* [Excerto apresentado]
__________________________________________________

Sim, devemos conhecer os caloteiros dos bancos. E depois?
E quem foram os cúmplices dentro dos bancos? É que os crimes foram feitos por gente bem posta que encontrou formas bem mais seguras, higiénicas e garantidas de assaltar bancos.
Devemos conhecer quem são os maiores devedores que provocaram rombos nas contas dos bancos que tiveram ajudas dos contribuintes? Por princípio, a utilização de dinheiro dos contribuintes deve merecer toda a transparência e informação pública. Não só temos o direito de saber o que é feito com o nosso dinheiro como o Estado tem a obrigação de uma prestação de contas até ao cêntimo. Mas sabemos que no nosso país as zonas obscuras abundam e que a um direito dos cidadãos não corresponde necessariamente o cumprimento da obrigação simétrica pelo Estado.
Sobre o debate que está em curso já vários colunistas escreveram nos últimos dias textos que eu assinaria por baixo: António Costa (A quem interessa proteger o nome dos devedores à banca?) e Vera Gouveia Barros (Só a inocência e a ignorância são felizes), aqui no ECO, e Helena Garrido (Bem vindos ao reino da impunidade) no Observador.

__________________________________________________

* [Material extraído]
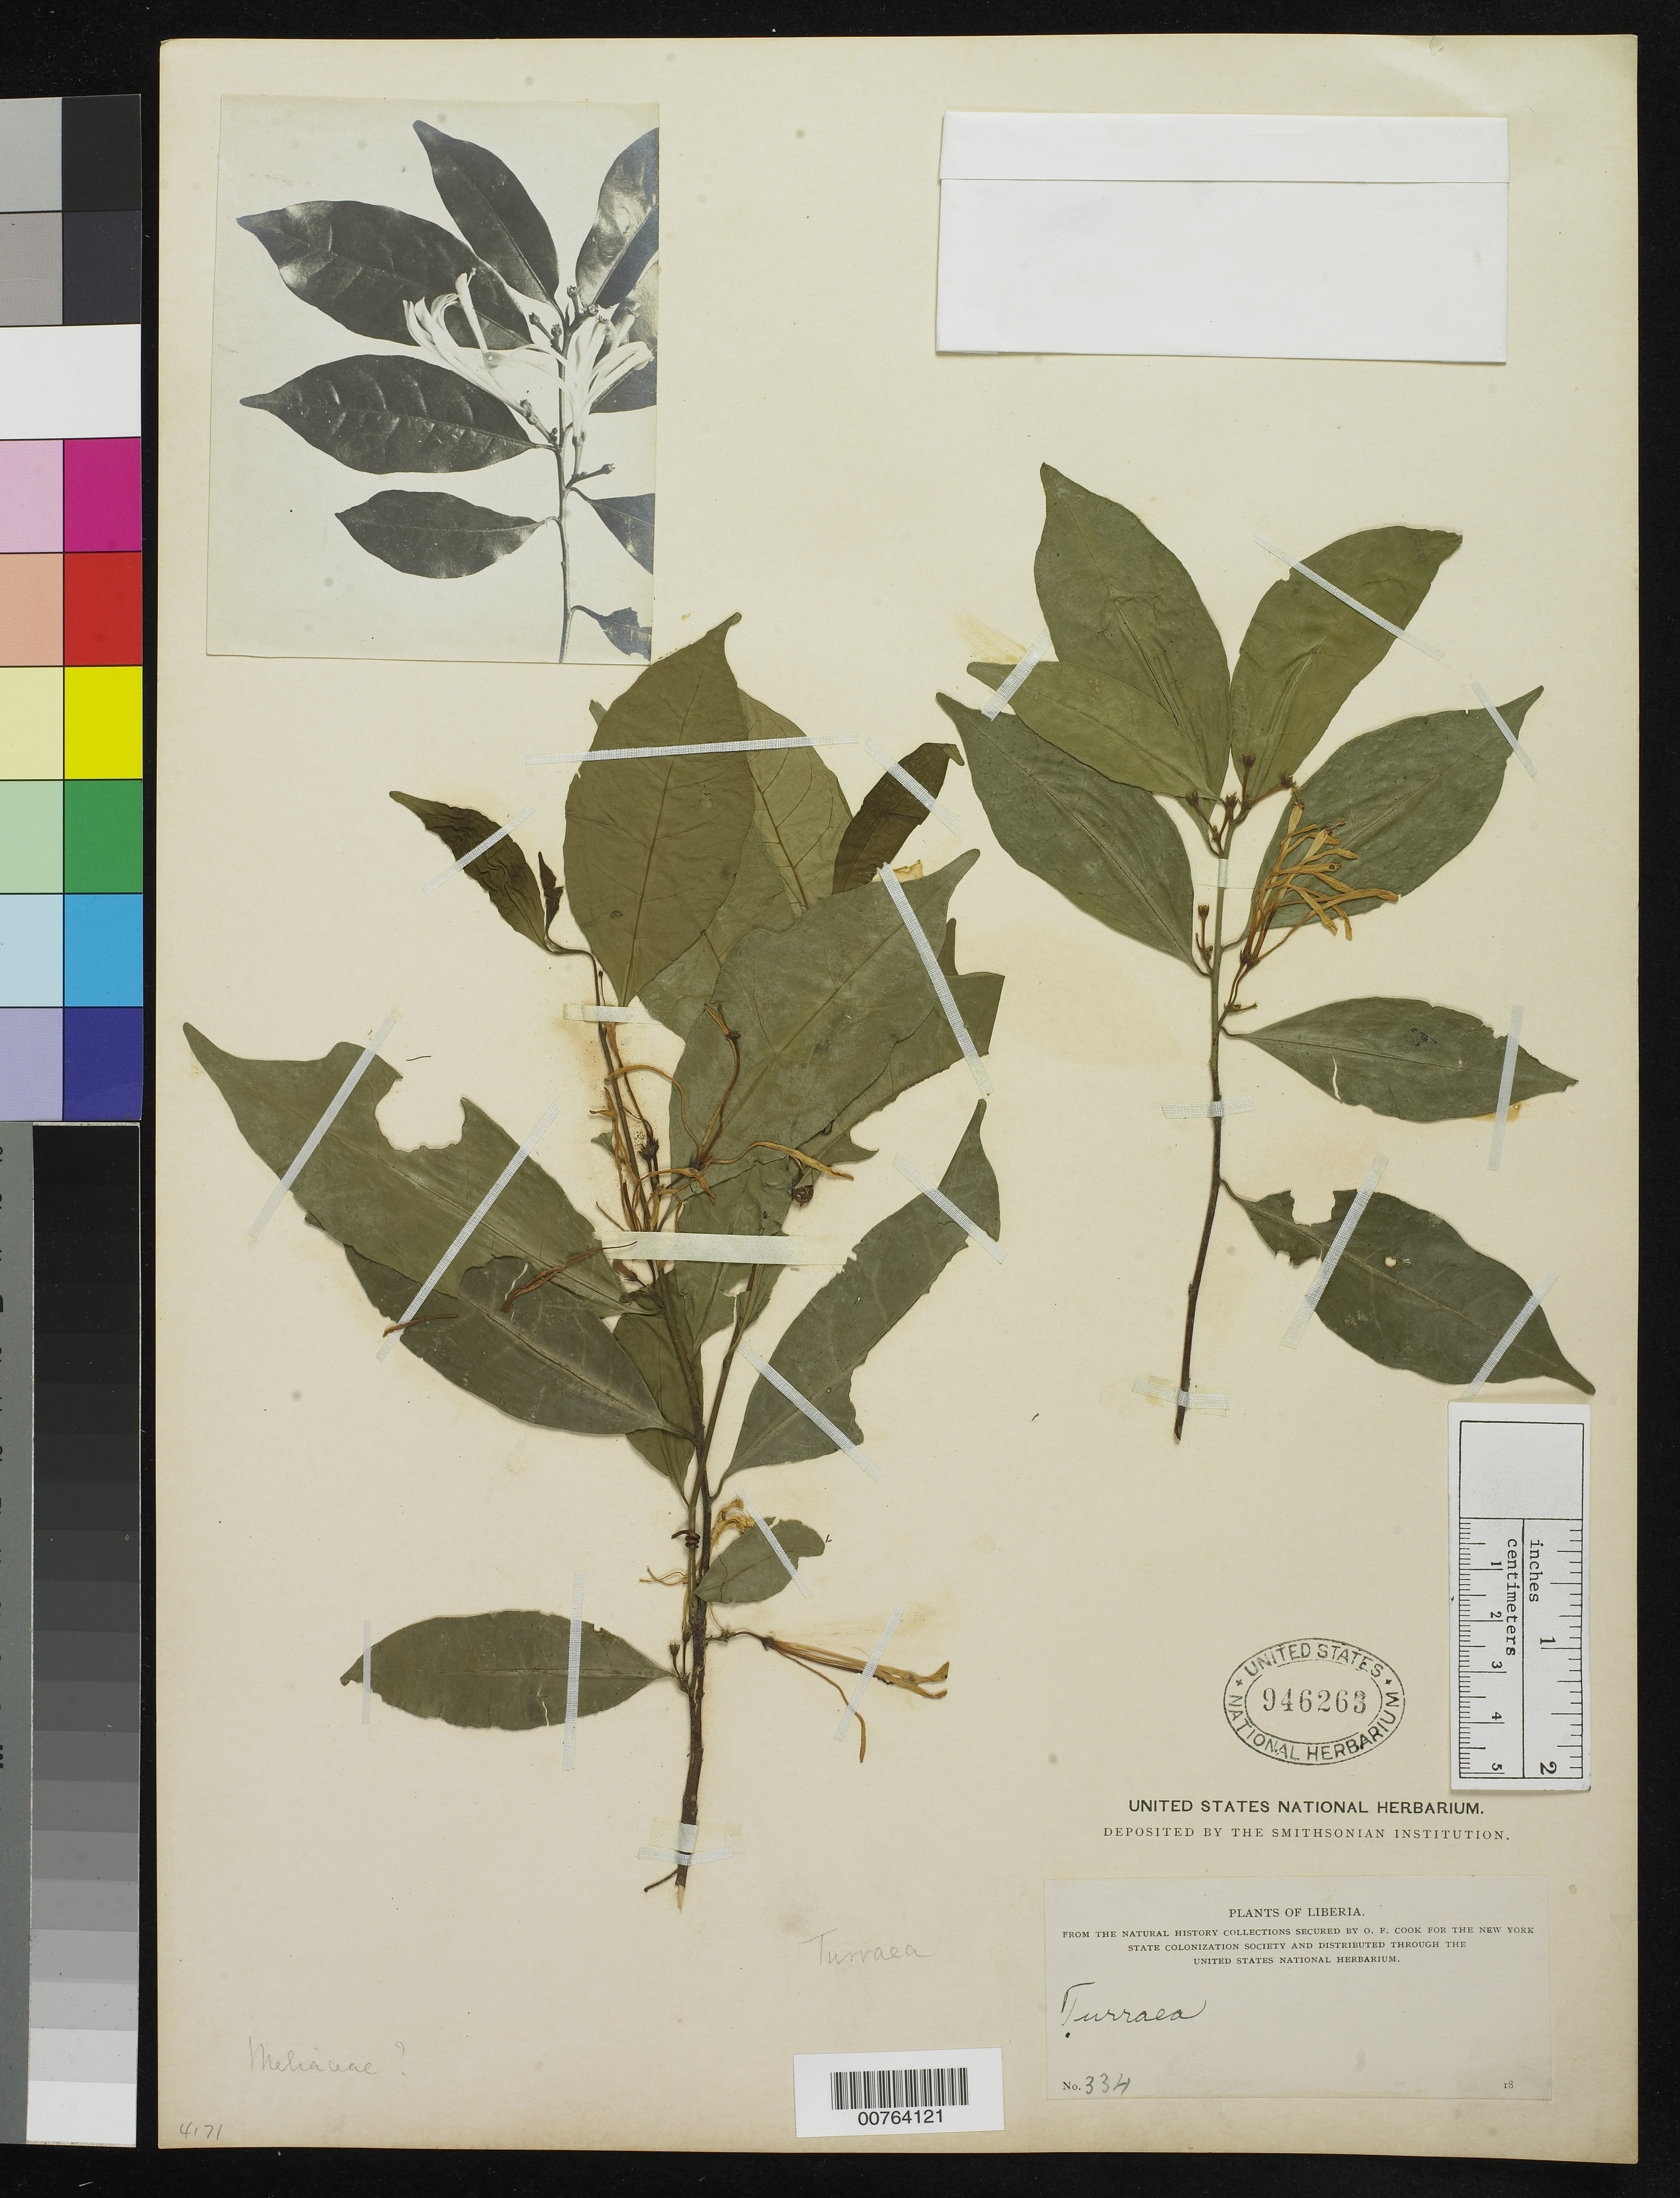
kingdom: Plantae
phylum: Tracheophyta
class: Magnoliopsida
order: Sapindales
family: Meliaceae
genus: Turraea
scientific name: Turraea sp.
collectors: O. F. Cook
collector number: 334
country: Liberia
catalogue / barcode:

__________________________________________________

* [Tarefa a realizar] Escreva a continuação do texto de opinião sobre os grandes devedores da banca, começando logo a seguir à última frase apresentada.

* [Exercício resolvido]
É óbvio que o problema de reputação e de quebra de confiança no sector bancário só tem como responsáveis os gestores bancários que cometeram crimes intencionais ou erros grosseiros de avaliação. É evidente que a supervisão bancária foi lenta, ingénua e perdeu-se em formalismos legais quando do outro lado tinha gente descaradamente fora da lei. E é incontestável que o secretismo sobre as misérias nunca são um bom ponto de partida para mudar o que quer que seja.
Eu ainda sou do tempo em que o Banco de Portugal praticava uma política de absoluta opacidade sobre o que fazia, como fazia e por que fazia. “O Banco de Portugal não comenta assuntos relacionados com a supervisão” foi a frase que eu e todos os colegas jornalistas ouvimos centenas de vezes durante anos a qualquer questão, por mais banal que fosse, relacionada com essa primordial função do banco central.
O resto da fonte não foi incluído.